[TASK REQUIREMENTS]
Copy the lines word for word, starting at the line that contains "pose: elev=19.3 azim=179.7" and stopping after the line that contains "Dot at: (243, 217)". Leave the pictures out of your copy.

[DATA TO PROCESS]
______________________________
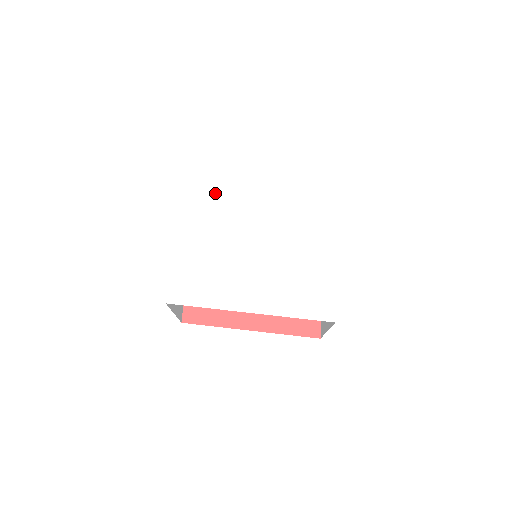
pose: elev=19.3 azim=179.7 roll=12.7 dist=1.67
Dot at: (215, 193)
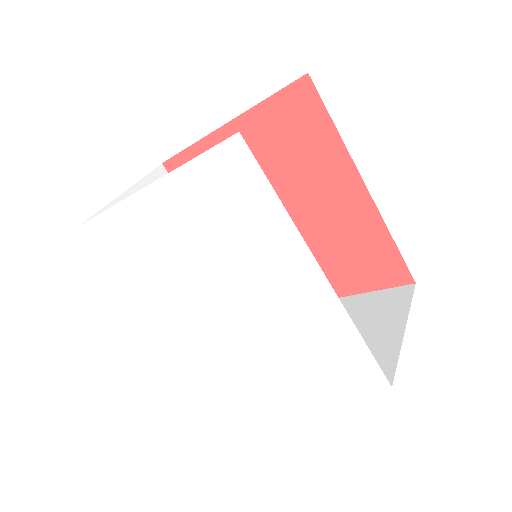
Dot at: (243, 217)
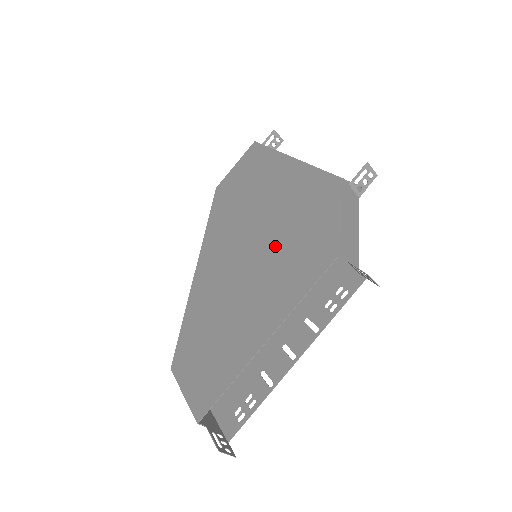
______________________________
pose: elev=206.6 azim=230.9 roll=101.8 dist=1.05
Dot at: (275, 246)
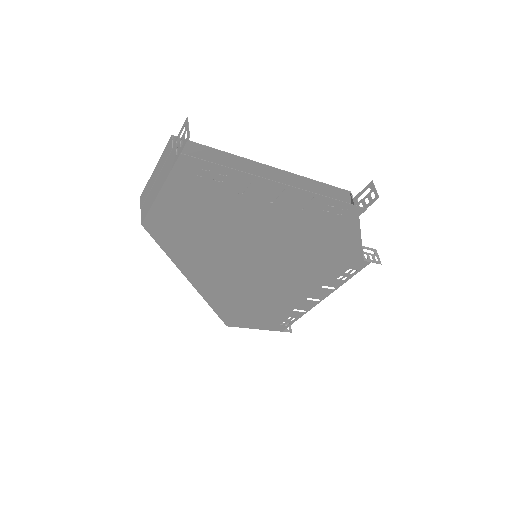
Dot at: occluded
______________________________
[OUTPUT FOR THIS EXERCISE]
pose: elev=19.3 azim=179.7 roll=12.7 dist=1.67
Dot at: (215, 193)
Dot at: (243, 217)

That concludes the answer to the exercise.